When you're already one bucket of sweat deep into a treadmill run, you probably don't alsowant to pay attention to your heart rate. But figuring out where you want that number to be is easier than you'd think — and it can clue you into a bunch of other information about your body.
Why care about heart rates at all? Well, your heart rate is a measure of how quickly your heart is beating, which indicates that it's pumping oxygenated blood more quickly to keep up with the demands of the activity you're doing. Regularly getting your heart working a little harder in this way trains it to become more efficient, which can help reduce your risk for all sorts of cardiovascular problems. But you also don't want to be over -exercising, which can set you up for other health issues — even undoing some of the benefits of physical activity.
So knowing how hard you're really working can help you get the most out of that gym time. First, it's helpful to know your resting heart rate, which you can calculate by checking your pulse (try placing two fingers on your wrist or the side of your neck). Count the number of beats you feel in 15 seconds, then multiply that number by four, the Mayo Clinic says. This number is your resting heart rate, and, for most adults, it should be somewhere between 60 and 100 beats per minute. If you don't have a heart rate monitor, you can also use this method to check your heart rate when working out.

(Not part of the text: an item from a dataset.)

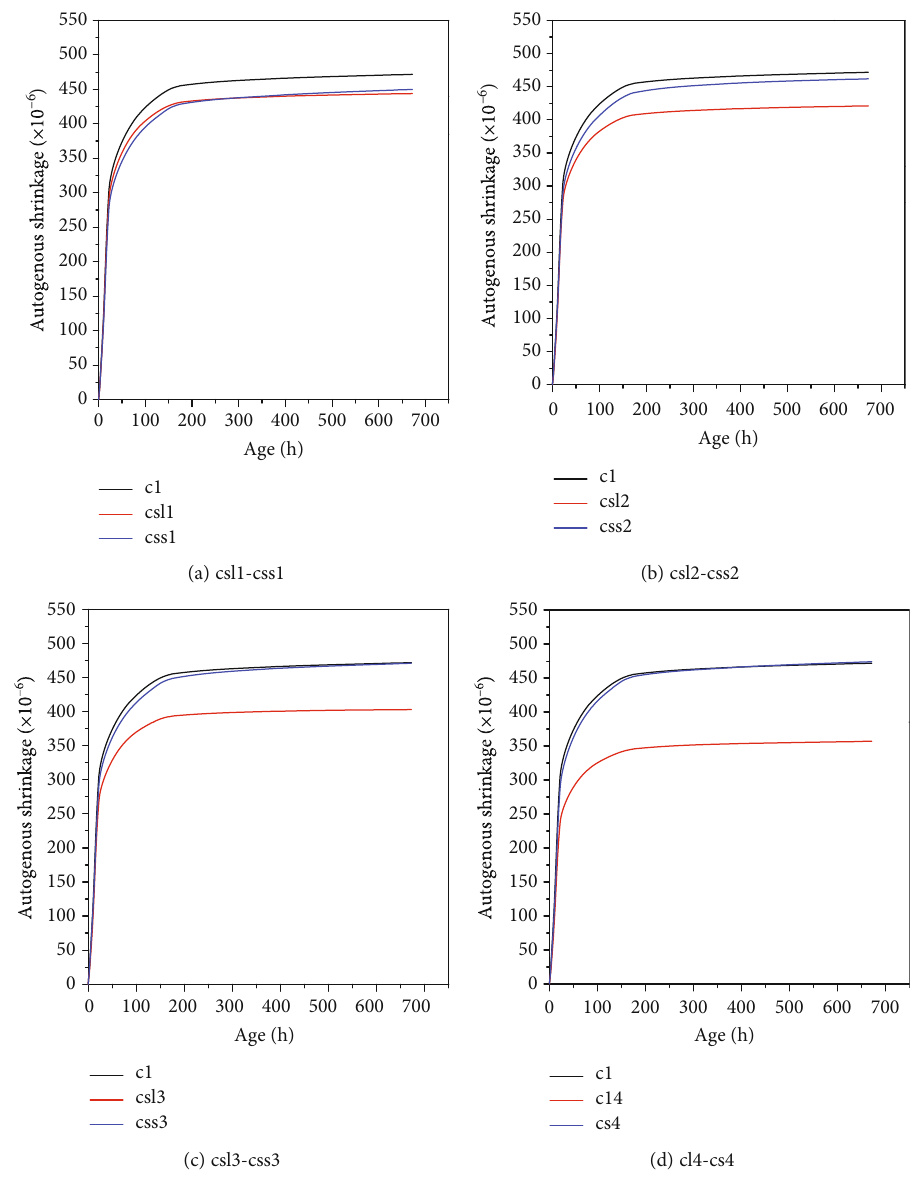
Figure 7: Comparison of autogenous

The second factor is your age. Once you have those numbers, the American Heart Association explains, you'll subtract your age from 220 to get your maximum heart rate. Then your target heart rate will be between 50% and 85% of that number. For instance, if you're 20, your estimated maximum heart rate will be 200, which would make your target heart rate between 100 and 170 beats per minute.
You can go a step further and take your resting heart rate into account (subtract your resting heart rate from your max heart rate, then multiply the result by 0.7 and 0.85 to find your target window). More detailed calculations also take your gender into account. But, for the average exerciser, the simple formula is enough to get the general idea.
These calculations are tried-and-true classics. But, as the American Council on Exercise (ACE) explains, recent research suggests it's not always the most accurate, possibly leading you to over- or under-train. That's why it's essential to pay attention to more than just your heart rate when working out; it's a helpful tool, but it's not everything.
The way you feel while exercising is just as important as the number on your heart rate monitor. And the way you feel may be very different from the way someone else feels, even if you're doing the same workout. So, if your body's telling you it needs to chill, you should absolutely feel free to dial it back or take a break — regardless of where your heart rate's at. Some other clues to pay attention to: how quickly and deeply you're breathing, how quickly you start sweating and how much you sweat, and whether or not you can carry on a conversation. If you feel like you're overdoing it — if you can't keep up your end of the RHONY convo, for instance — definitely take a second to slow it down.
Working with your doctor and an ACE-certified personal trainer can guide you to become more attuned to your body's signals and work up to your target heart rate safely. They can also help you adjust these calculations for any health issues or medications in your life, and they can suggest workout plans that gradually ease you into more strenuous exercise. With that, you and your heart will be even more ready to get back on the treadmill.